If much of it feels familiar, and it does, at least Miller cannot be accused of cribbing from any of the films mentioned above. The reason: This feature-length movie is the expansion of a short he made more than 15 years ago. Miller is nothing if not persistent, and there is evidence of much more here, including some valuable storytelling talent.

Although we do not know it for a while, baker Frank Keane has lost his wife to suicide and remains in a bereavement fog after an unspecified amount of time. When we first see him, he is driving his truck, delivering the day's bread. Then Frank is passed on the road by a guy we will learn is named Steve Mills (John Goodman), who gets involved in a bloody one-car crash further down the road. Frank is the first to find Steve, pinned behind his steering wheel and in desperate need of medical attention.

But first, Steve tells Frank at length about his childhood spent learning the box step and other social graces from an old biddy called Marilyn Hotchkiss. There he met a girl named Lisa and was so smitten with her that the two of them made a pact to meet in Marilyn's class on the fifth day of the fifth month of the fifth year of the new millennium. Naturally, that is where Steve was headed and he presses an invitation into Frank's hand and exacts a promise that he will attend and explain to Lisa why he has been delayed.

Frank goes, does not find Lisa, but does meet Meredith (Marisa Tomei), a one-legged travel agent — Hey, you were warned about the high quirk quotient — who is frequently hassled by her overprotective, violence-prone brother, Randall (Donnie Wahlberg).
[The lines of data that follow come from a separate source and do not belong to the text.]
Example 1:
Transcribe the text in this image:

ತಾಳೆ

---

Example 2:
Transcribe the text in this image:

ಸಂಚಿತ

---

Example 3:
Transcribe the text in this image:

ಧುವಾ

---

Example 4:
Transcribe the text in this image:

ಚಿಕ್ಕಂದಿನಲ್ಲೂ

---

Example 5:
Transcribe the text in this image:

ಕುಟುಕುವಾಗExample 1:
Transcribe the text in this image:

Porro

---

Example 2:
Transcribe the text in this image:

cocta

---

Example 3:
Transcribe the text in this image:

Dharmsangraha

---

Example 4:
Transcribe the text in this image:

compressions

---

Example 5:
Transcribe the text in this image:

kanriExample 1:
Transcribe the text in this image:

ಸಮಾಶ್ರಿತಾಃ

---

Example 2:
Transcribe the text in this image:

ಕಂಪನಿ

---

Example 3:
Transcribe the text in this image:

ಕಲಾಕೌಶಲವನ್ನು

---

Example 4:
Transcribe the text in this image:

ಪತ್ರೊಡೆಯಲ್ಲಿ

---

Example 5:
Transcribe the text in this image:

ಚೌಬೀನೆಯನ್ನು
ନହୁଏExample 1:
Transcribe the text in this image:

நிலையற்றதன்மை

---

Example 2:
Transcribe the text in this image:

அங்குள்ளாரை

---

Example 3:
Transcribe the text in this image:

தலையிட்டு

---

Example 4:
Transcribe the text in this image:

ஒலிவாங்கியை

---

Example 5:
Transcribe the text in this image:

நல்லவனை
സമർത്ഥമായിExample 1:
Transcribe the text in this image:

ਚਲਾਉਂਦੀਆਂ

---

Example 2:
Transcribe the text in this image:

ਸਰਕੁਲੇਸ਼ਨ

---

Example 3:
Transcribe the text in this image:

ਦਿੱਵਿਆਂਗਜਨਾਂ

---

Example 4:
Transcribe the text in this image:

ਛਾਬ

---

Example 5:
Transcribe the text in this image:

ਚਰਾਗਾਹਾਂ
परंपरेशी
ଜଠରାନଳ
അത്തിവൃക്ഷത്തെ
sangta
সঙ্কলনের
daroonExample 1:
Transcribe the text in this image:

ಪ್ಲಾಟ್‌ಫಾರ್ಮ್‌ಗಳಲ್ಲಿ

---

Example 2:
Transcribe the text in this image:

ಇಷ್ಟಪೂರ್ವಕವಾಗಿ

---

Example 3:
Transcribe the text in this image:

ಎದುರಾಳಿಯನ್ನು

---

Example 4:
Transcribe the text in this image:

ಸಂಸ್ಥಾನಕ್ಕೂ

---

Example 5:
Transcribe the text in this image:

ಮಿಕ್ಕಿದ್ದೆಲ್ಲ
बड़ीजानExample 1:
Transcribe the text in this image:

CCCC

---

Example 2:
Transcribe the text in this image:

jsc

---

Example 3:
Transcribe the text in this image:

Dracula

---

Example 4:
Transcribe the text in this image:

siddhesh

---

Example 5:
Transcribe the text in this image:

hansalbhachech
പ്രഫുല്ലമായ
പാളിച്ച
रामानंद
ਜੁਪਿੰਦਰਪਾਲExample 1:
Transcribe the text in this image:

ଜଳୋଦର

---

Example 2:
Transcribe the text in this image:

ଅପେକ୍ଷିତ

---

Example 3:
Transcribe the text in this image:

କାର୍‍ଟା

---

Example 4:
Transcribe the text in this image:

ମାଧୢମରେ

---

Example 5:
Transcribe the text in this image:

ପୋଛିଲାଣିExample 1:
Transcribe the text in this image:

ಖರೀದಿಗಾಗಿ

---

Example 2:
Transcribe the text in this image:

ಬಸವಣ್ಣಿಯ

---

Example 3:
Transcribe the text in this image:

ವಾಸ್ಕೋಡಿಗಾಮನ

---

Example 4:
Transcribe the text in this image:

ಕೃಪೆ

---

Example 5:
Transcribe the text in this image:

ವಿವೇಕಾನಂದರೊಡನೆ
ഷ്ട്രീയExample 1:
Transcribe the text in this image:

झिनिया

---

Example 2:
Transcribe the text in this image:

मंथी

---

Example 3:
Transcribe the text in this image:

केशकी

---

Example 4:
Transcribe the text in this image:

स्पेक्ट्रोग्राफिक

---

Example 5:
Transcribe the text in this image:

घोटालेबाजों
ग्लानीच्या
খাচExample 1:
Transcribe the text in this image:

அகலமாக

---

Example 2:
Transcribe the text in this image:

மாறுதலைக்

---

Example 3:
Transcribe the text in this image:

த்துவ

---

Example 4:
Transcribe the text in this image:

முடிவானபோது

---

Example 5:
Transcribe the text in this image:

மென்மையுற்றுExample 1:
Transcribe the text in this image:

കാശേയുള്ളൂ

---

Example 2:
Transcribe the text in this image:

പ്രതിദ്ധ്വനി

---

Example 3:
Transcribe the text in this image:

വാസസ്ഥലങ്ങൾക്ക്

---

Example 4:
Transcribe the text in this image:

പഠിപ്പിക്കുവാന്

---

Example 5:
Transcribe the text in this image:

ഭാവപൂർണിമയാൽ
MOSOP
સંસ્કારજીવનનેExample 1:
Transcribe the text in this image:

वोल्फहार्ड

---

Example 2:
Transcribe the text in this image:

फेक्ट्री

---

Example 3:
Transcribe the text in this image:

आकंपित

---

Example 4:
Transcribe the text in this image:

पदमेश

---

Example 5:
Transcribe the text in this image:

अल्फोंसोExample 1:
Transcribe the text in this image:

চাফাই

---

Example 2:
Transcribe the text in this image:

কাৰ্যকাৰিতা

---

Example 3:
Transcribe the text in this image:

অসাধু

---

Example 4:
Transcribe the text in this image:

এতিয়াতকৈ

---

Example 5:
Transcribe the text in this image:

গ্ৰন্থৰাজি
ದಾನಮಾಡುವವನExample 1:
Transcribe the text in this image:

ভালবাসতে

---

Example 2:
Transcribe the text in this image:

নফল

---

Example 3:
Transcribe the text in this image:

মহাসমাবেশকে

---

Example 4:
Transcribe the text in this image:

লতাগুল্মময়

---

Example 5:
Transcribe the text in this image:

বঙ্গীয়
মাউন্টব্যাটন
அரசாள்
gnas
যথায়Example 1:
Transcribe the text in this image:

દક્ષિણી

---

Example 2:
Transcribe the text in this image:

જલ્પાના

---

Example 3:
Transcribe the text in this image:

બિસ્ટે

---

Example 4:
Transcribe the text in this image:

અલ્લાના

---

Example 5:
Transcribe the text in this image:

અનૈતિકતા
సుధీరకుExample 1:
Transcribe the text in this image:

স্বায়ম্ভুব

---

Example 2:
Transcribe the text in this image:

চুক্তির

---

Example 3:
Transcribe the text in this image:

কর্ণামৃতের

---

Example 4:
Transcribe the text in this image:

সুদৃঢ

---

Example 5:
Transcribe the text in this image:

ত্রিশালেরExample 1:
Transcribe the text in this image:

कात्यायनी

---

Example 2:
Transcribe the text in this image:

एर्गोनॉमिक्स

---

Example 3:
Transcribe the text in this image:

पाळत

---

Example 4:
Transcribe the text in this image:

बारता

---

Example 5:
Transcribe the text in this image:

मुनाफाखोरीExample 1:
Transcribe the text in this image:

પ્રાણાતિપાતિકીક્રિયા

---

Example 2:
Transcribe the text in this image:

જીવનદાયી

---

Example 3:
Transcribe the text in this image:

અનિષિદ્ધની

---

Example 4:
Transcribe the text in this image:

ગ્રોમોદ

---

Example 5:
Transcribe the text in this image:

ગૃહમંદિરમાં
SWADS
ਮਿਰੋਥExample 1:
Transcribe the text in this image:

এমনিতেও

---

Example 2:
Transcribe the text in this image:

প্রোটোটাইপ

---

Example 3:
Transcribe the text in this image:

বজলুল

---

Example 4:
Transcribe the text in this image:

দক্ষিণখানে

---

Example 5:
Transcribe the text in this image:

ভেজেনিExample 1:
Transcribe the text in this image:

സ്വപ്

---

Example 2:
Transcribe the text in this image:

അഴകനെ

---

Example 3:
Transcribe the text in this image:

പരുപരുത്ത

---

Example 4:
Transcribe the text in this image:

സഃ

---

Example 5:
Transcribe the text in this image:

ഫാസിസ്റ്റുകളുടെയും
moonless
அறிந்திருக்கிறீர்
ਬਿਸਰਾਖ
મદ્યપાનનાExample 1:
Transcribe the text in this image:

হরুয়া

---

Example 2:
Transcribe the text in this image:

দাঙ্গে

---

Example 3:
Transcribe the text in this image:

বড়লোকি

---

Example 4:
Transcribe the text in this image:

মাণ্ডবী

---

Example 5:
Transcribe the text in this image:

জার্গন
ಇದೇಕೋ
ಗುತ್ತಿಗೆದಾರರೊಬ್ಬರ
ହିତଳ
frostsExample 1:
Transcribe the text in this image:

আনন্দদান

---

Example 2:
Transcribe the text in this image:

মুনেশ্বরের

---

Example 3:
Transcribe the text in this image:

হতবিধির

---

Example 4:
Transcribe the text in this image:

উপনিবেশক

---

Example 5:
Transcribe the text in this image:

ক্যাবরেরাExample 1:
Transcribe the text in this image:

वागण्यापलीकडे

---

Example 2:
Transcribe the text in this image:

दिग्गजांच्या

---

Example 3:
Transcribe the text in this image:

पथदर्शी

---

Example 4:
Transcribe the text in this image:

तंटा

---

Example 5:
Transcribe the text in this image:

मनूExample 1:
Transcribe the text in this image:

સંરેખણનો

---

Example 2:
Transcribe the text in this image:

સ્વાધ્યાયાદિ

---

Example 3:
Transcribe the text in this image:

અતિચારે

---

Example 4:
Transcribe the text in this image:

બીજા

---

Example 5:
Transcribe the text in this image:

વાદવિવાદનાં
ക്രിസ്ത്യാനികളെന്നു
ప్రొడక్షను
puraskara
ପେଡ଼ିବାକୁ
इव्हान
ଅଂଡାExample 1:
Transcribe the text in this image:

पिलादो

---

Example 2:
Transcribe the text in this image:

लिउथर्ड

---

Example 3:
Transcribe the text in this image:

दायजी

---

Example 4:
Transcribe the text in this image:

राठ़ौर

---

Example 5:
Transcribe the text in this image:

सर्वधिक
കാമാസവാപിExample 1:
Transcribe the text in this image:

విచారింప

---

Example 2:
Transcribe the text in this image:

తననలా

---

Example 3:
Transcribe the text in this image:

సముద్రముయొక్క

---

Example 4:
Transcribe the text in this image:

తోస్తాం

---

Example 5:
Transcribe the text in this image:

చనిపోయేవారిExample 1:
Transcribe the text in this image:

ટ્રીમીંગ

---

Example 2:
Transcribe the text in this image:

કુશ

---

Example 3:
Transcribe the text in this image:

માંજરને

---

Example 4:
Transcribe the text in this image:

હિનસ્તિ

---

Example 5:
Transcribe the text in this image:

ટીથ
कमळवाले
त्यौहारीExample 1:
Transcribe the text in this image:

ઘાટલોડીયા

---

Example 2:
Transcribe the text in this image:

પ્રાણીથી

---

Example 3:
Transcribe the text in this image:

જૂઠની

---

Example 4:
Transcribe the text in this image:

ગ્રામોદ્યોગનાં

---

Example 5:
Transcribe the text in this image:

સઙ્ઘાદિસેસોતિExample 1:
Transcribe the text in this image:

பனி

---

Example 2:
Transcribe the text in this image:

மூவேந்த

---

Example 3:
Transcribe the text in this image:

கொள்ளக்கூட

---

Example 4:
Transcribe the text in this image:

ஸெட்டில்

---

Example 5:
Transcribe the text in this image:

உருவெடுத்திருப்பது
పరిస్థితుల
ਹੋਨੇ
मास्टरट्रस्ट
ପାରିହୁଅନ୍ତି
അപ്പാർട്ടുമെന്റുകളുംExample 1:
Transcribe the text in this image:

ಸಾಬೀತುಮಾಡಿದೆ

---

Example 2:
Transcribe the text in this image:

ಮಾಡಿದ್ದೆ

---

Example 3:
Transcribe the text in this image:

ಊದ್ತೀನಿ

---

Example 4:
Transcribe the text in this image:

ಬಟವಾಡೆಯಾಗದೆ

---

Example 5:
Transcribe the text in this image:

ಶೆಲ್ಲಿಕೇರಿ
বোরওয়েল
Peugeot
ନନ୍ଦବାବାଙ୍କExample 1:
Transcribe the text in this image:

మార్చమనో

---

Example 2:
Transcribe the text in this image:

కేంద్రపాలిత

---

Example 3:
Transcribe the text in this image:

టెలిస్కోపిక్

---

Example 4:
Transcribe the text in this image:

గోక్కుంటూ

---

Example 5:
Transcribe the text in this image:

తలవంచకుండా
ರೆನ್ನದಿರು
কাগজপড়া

With all that established, the film bounces about between the dance class — now overseen by Marilyn's self-dramatizing daughter Marienne (Mary Steenburgen) — Frank's grief group, the dance class of 40 years ago, full of adorable, awkward kids, and the scene of the car crash.

Miller and his co-writer Jody Savin give Steenburgen some over-the-top monologues to deliver to her class about dance as a powerful drug that can "exorcise demons, access deep-seated emotions and color your life in joyous shades of magenta." Oh, just go along with it.

Robert Carlyle, who did very different dancing in The Full Monty, wears his grief openly and is a strong magnet for our empathy. Goodman acts even more broadly than usual, Wahlberg's character is wildly inconsistent and Tomei remains the least interesting actress to ever win an Oscar.

Still, there is something evocative about Marilyn Hotchkiss' Ballroom Dancing & Charm School, unless of course you do not believe it in the least.